5. Tingginya angka stunting
Selain perkawinan anak perempuan yang tinggi, angka stunting atau tidak optimalnya tumbuh kembang anak akibat kurang gizi, juga tinggi akibat kondisi perekonomian keluarga di daerah gambut. Data Kementerian Kesehatan menunjukkan bahwa Kalimantan Barat, Kalimantan Selatan dan juga Riau termasuk menjadi provinsi dengan tingkat stunting yang tinggi.
6. Berkurangnya pengetahuan perempuan
Bersamaan dengan hilangnya tanaman, berkurang juga pengetahuan perempuan seperti tentang obat-obatan yang herbal atau dari alam, bahan baku anyaman, bahan pangan lokal dan banyak lainnya.

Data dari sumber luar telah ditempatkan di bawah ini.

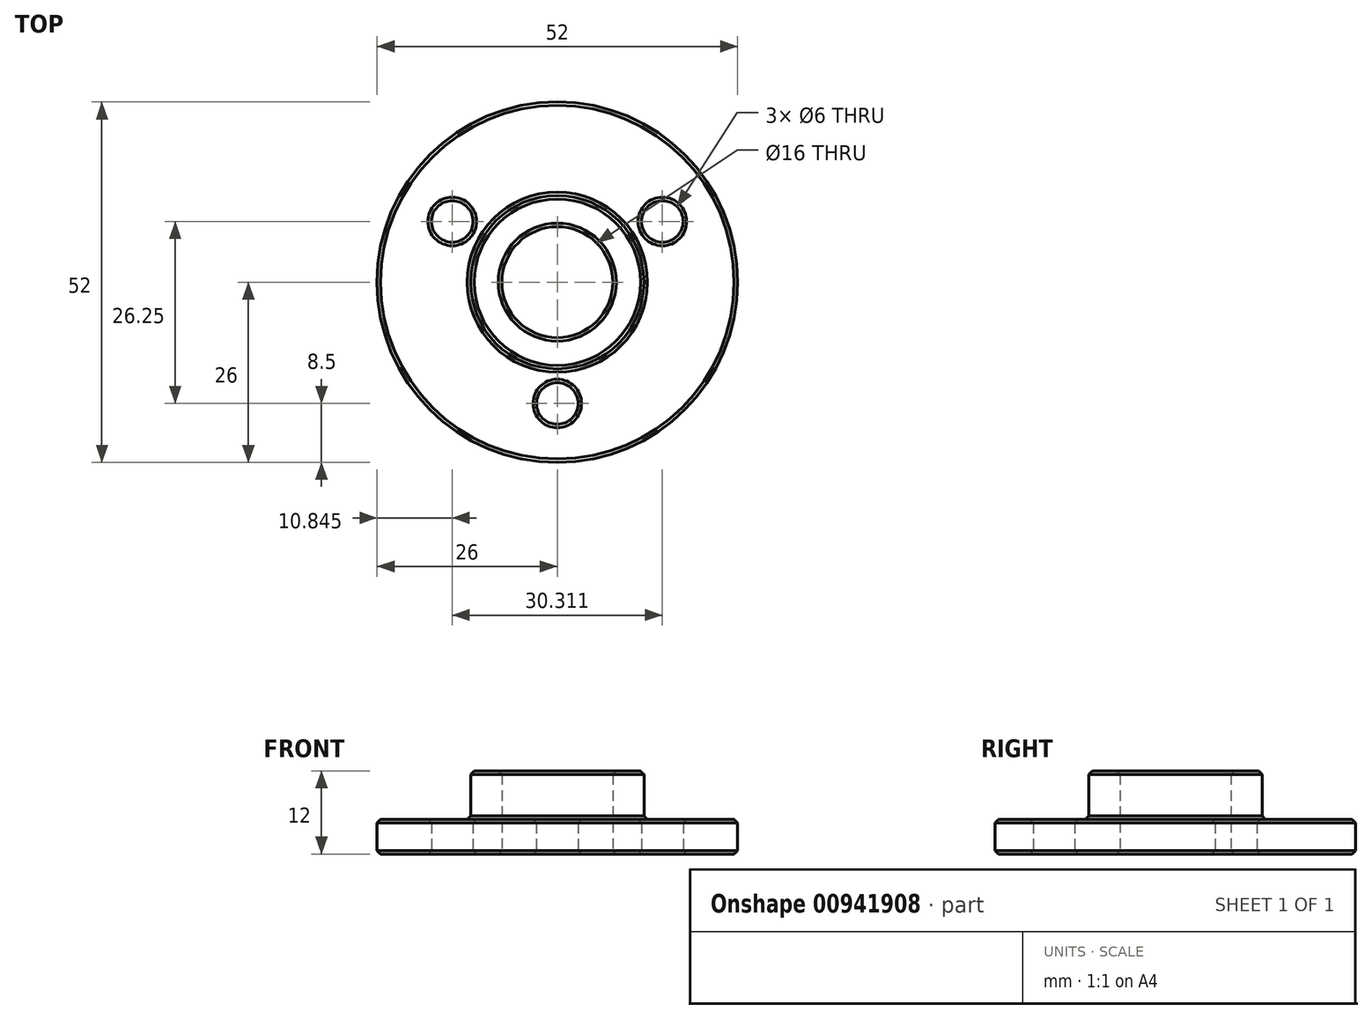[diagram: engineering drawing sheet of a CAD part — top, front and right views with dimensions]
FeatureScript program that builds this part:
annotation { "Feature Type Name" : "Feature", "Feature Type Description" : "" }
export const myFeature = defineFeature(function(context is Context, id is Id, definition is map)
    precondition{}
    {
        {
            var Q0;
            Q0=qCreatedBy(makeId("Top.planeOp"),FACE);
            var sketch = newSketch(context, id + "F0", { "sketchPlane" : qUnion([Q0])});
            skCircle(sketch, "E0", {"center": v(0, 0) * mm, "radius": 26 * mm});
            skCircle(sketch, "E1", {"center": v(0, 0) * mm, "radius": 12.5 * mm});
            skCircle(sketch, "E2", {"center": v(0, 0) * mm, "radius": 17.5 * mm, "construction": true});
            skPoint(sketch, "E3", {"position": v(0, -17.5) * mm});
            skLineSegment(sketch, "E4", {"start": v(0, 0) * mm, "end": v(-15.16, 8.75) * mm, "construction": true});
            skLineSegment(sketch, "E5", {"start": v(0, 0) * mm, "end": v(15.16, 8.75) * mm, "construction": true});
            skCircle(sketch, "E6", {"center": v(0, -17.5) * mm, "radius": 3 * mm});
            skCircle(sketch, "E7", {"center": v(-15.16, 8.75) * mm, "radius": 3 * mm});
            skCircle(sketch, "E8", {"center": v(15.16, 8.75) * mm, "radius": 3 * mm});
            skCircle(sketch, "E9", {"center": v(0, 0) * mm, "radius": 8 * mm});
            skSolve(sketch);
        }
        {
            var Q0;
            Q0=makeQuery(id+"F0.imprint","IMPRINT",FACE,{"disambiguationData":[TD([[makeQuery(id+"F0.imprint","IMPRINT",EDGE,{"derivedFrom":sQuery(id+"F0.wireOp",EDGE,"E0")}),1.0]])]});
            extrude(context, id + "F1", {"entities" : qUnion([Q0]), "depth" : 5 * mm, "offsetDistance" : 25 * mm});
        }
        {
            var Q0;
            Q0=makeQuery(id+"F0.imprint","IMPRINT",FACE,{"disambiguationData":[TD([[makeQuery(id+"F0.imprint","IMPRINT",EDGE,{"derivedFrom":sQuery(id+"F0.wireOp",EDGE,"E1")}),1.0]])]});
            extrude(context, id + "F2", {"entities" : qUnion([Q0]), "operationType" : NewBodyOperationType.ADD, "depth" : 12 * mm, "offsetDistance" : 25 * mm});
        }
        {
            var Q0;
            Q0=makeQuery(id+"F2.opExtrude","CAP_FACE",FACE,{"disambiguationData":[OSD([sQuery(id+"F0.wireOp",EDGE,"E1"),sQuery(id+"F0.wireOp",EDGE,"E9")])],"isStart":false});
            var Q1;
            Q1=makeQuery(id+"F1.opExtrude","CAP_FACE",FACE,{"disambiguationData":[OSD([sQuery(id+"F0.wireOp",EDGE,"E0"),sQuery(id+"F0.wireOp",EDGE,"E1"),sQuery(id+"F0.wireOp",EDGE,"E6"),sQuery(id+"F0.wireOp",EDGE,"E7"),sQuery(id+"F0.wireOp",EDGE,"E8")])],"isStart":false});
            var Q2;
            {var subQ0=sQuery(id+"F0.wireOp",EDGE,"E1");Q2=makeQuery(id+"F2.boolean.opBoolean","MERGE",FACE,{"derivedFrom":[makeQuery(id+"F1.opExtrude","CAP_FACE",FACE,{"disambiguationData":[OSD([sQuery(id+"F0.wireOp",EDGE,"E0"),subQ0,sQuery(id+"F0.wireOp",EDGE,"E6"),sQuery(id+"F0.wireOp",EDGE,"E7"),sQuery(id+"F0.wireOp",EDGE,"E8")])],"isStart":true}),makeQuery(id+"F2.opExtrude","CAP_FACE",FACE,{"disambiguationData":[OSD([subQ0,sQuery(id+"F0.wireOp",EDGE,"E9")])],"isStart":true})]});}
            chamfer(context, id + "F3", {"entities" : qUnion([Q0, Q1, Q2]), "width" : 0.5 * mm, "tangentPropagation" : true});
        }
    });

7. Tingginya angka putus sekolah pada anak-anak dan kelompok marginal
Meningkatnya angka putus sekolah pada anak dan kelompok marginal, terutama di wilayah pesisir. Ini disebabkan oleh kecenderungan mereka untuk lebih memilih bekerja di kapal daripada harus bersekolah.
Menurut Myrna Asnawati Safitri, Deputi III Badan Restorasi Gambut (BRG), semua masalah ini dapat dicegah dengan keterlibatan perempuan dalam upaya restorasi lahan gambut.
Restorasi lahan gambut sudah tertulis dalam Peraturan Presiden Republik Indonesia Nomor 1 Tahun 2016 tentang Badan Restorasi Gambut dan dapat dilakukan dengan tiga konsep, yaitu pemulihan hidrologi, vegetasi, dan daya dukung sosial-ekonomi ekosistem gambut yang terdegradasi, ujarnya. Selanjutnya adalah perlindungan ekosistem gambut, serta pemanfaatan ekosistem gambut berkelanjutan.
“Namun pemulihan ini susah untuk dicapai kalau tidak ada niat atau kemampuan untuk terus merawatnya,” kata Myrna.
“Perempuan memiliki peran yang penting di dalam restorasi ini karena perempuan memiliki kemampuan yang unik untuk merawat sesuatu dengan baik dan peduli terhadap lingkungan,” lanjutnya.
“Saya percaya keterlibatan perempuan dalam restorasi lahan gambut akan membantu mempercepat pemulihan ekosistem gambut di tujuh provinsi ini dan berdampak baik pada ekonomi, sosial, dan ekologi.”